In September, the U.S. Food and Drug Administration told doctors to alert patients to what it said was growing evidence suggesting Tylenol use during pregnancy has a link to autism. Medical societies dispute a Tylenol link to autism.

Kenvue has repeatedly said Tylenol is safe.

Rafferty dismissed the claims related to the payment of the dividend, Kim Bueno, a lawyer for Kenvue, said in an interview following the hearing in the Panola County courthouse in Carthage, Texas, near the Louisiana border.

Bueno said the problem with Texas trying to block Kenvue's dividend is that the company is based in New Jersey and incorporated in Delaware. "There was no jurisdiction to challenge that," she said.

When asked if Kenvue would move forward with issuing the dividend, Bueno said "Yes, absolutely, as they should. That is a distribution that's being made as part of the normal course of business."

Paxton's office did not immediately respond to a request for comment.

J.J. Snidow, an attorney representing the state, confirmed to Reuters that the judge decided she did not have jurisdiction over the dividend issue.

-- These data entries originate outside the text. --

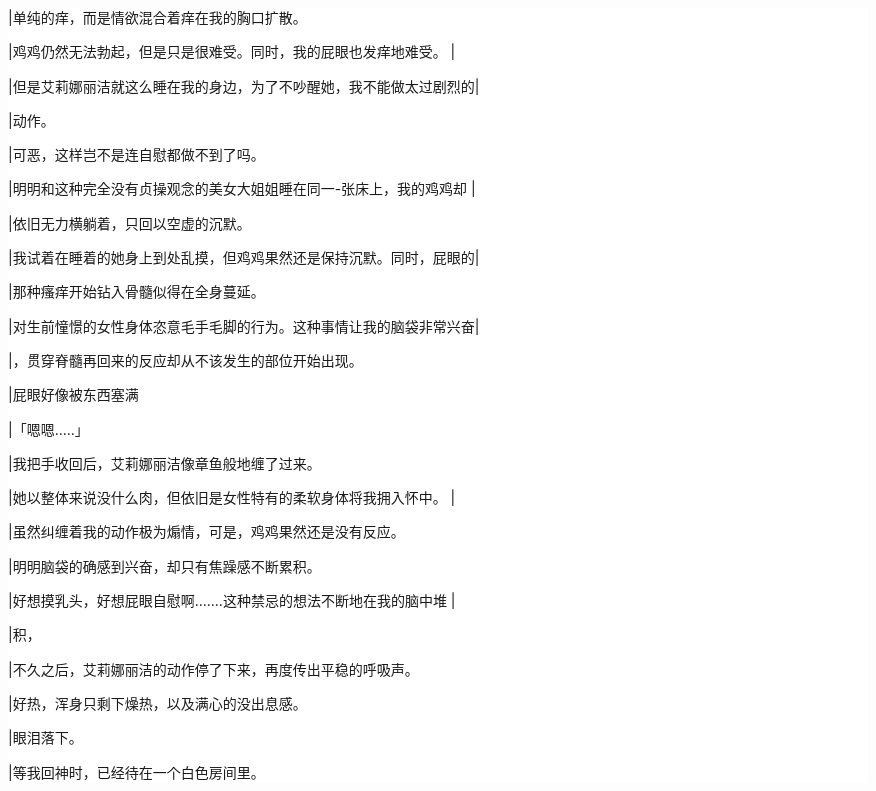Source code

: |单纯的痒，而是情欲混合着痒在我的胸口扩散。

|鸡鸡仍然无法勃起，但是只是很难受。同时，我的屁眼也发痒地难受。 |

|但是艾莉娜丽洁就这么睡在我的身边，为了不吵醒她，我不能做太过剧烈的|

|动作。

|可恶，这样岂不是连自慰都做不到了吗。

|明明和这种完全没有贞操观念的美女大姐姐睡在同一-张床上，我的鸡鸡却 |

|依旧无力横躺着，只回以空虚的沉默。

|我试着在睡着的她身上到处乱摸，但鸡鸡果然还是保持沉默。同时，屁眼的|

|那种瘙痒开始钻入骨髓似得在全身蔓延。

|对生前憧憬的女性身体恣意毛手毛脚的行为。这种事情让我的脑袋非常兴奋|

|，贯穿脊髓再回来的反应却从不该发生的部位开始出现。

|屁眼好像被东西塞满

|「嗯嗯.....」

|我把手收回后，艾莉娜丽洁像章鱼般地缠了过来。

|她以整体来说没什么肉，但依旧是女性特有的柔软身体将我拥入怀中。 |

|虽然纠缠着我的动作极为煽情，可是，鸡鸡果然还是没有反应。

|明明脑袋的确感到兴奋，却只有焦躁感不断累积。

|好想摸乳头，好想屁眼自慰啊.......这种禁忌的想法不断地在我的脑中堆 |

|积，

|不久之后，艾莉娜丽洁的动作停了下来，再度传出平稳的呼吸声。

|好热，浑身只剩下燥热，以及满心的没出息感。

|眼泪落下。

|等我回神时，已经待在一个白色房间里。
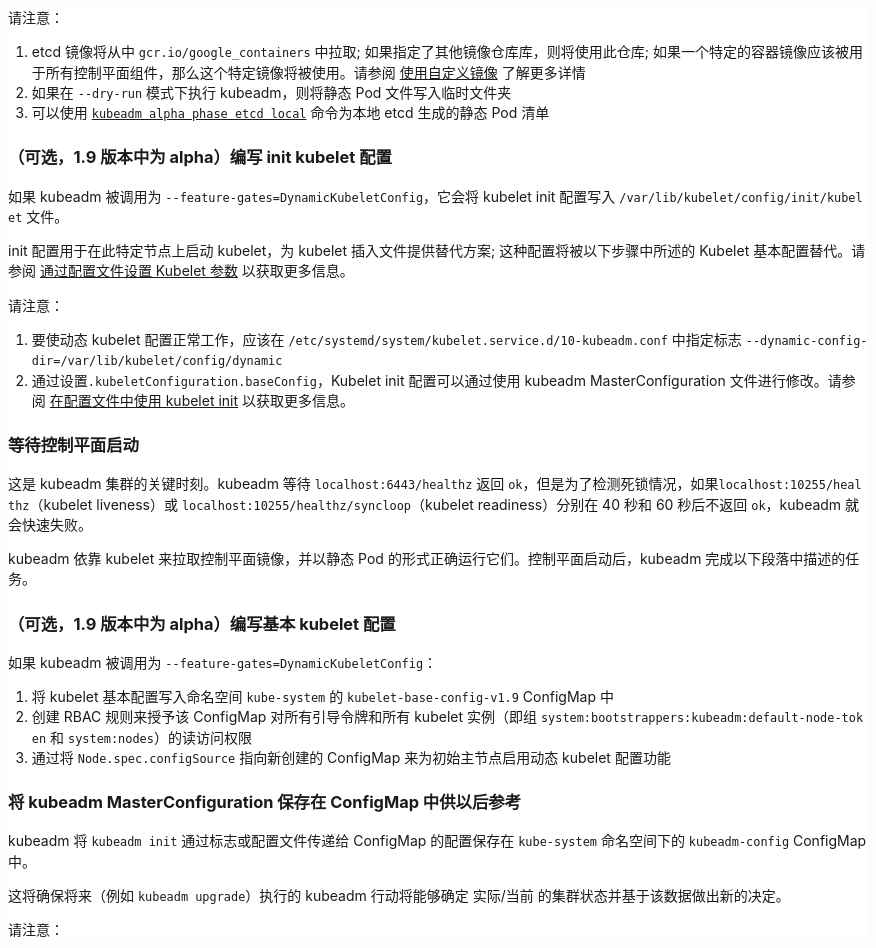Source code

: 请注意：

1. etcd 镜像将从中 `gcr.io/google_containers` 中拉取; 如果指定了其他镜像仓库库，则将使用此仓库; 如果一个特定的容器镜像应该被用于所有控制平面组件，那么这个特定镜像将被使用。请参阅 [使用自定义镜像](kubeadm-init.md/#custom-images) 了解更多详情
2. 如果在 `--dry-run` 模式下执行 kubeadm，则将静态 Pod 文件写入临时文件夹
3. 可以使用 [`kubeadm alpha phase etcd local`](kubeadm-alpha.md/#cmd-phase-etcd) 命令为本地 etcd 生成的静态 Pod 清单


### （可选，1.9 版本中为 alpha）编写 init kubelet 配置


如果 kubeadm 被调用为 `--feature-gates=DynamicKubeletConfig`，它会将 kubelet init 配置写入 `/var/lib/kubelet/config/init/kubelet` 文件。


init 配置用于在此特定节点上启动 kubelet，为 kubelet 插入文件提供替代方案; 这种配置将被以下步骤中所述的 Kubelet 基本配置替代。请参阅 [通过配置文件设置 Kubelet 参数](/docs/tasks/administer-cluster/kubelet-config-file.md) 以获取更多信息。


请注意：

1. 要使动态 kubelet 配置正常工作，应该在 `/etc/systemd/system/kubelet.service.d/10-kubeadm.conf` 中指定标志 `--dynamic-config-dir=/var/lib/kubelet/config/dynamic`
1. 通过设置`.kubeletConfiguration.baseConfig`，Kubelet init 配置可以通过使用 kubeadm MasterConfiguration 文件进行修改。请参阅 [在配置文件中使用 kubelet init](kubeadm-init.md/#config-file) 以获取更多信息。


### 等待控制平面启动


这是 kubeadm 集群的关键时刻。kubeadm 等待 `localhost:6443/healthz` 返回 `ok`，但是为了检测死锁情况，如果`localhost:10255/healthz`（kubelet liveness）或 `localhost:10255/healthz/syncloop`（kubelet readiness）分别在 40 秒和 60 秒后不返回 `ok`，kubeadm 就会快速失败。


kubeadm 依靠 kubelet 来拉取控制平面镜像，并以静态 Pod 的形式正确运行它们。控制平面启动后，kubeadm 完成以下段落中描述的任务。


### （可选，1.9 版本中为 alpha）编写基本 kubelet 配置


如果 kubeadm 被调用为 `--feature-gates=DynamicKubeletConfig`：

1. 将 kubelet 基本配置写入命名空间 `kube-system` 的 `kubelet-base-config-v1.9` ConfigMap 中
2. 创建 RBAC 规则来授予该 ConfigMap 对所有引导令牌和所有 kubelet 实例（即组 `system:bootstrappers:kubeadm:default-node-token` 和 `system:nodes`）的读访问权限
3. 通过将 `Node.spec.configSource` 指向新创建的 ConfigMap 来为初始主节点启用动态 kubelet 配置功能


### 将 kubeadm MasterConfiguration 保存在 ConfigMap 中供以后参考


kubeadm 将 `kubeadm init` 通过标志或配置文件传递给 ConfigMap 的配置保存在 `kube-system` 命名空间下的 `kubeadm-config` ConfigMap 中。


这将确保将来（例如 `kubeadm upgrade`）执行的 kubeadm 行动将能够确定 实际/当前 的集群状态并基于该数据做出新的决定。


请注意：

Texas also sued Johnson & Johnson, which made Tylenol for six decades, over issues related to its 2023 spinoff of Kenvue.

It is unusual for a local court, applying state law, to exercise power over issues fundamental to a multinational company's business model, including its ability to communicate with the public and pay shareholders.

Concerns about Tylenol have been an overhang for Kimberly-Clark's planned $40 billion takeover of Kenvue, which was announced six days after Paxton sued.

That merger would let the maker of Kleenex and Huggies diapers expand into higher-margin categories such as skin care and pain relief, by acquiring Kenvue brands including Band-Aid, Johnson's Baby shampoo, Listerine and Neutrogena.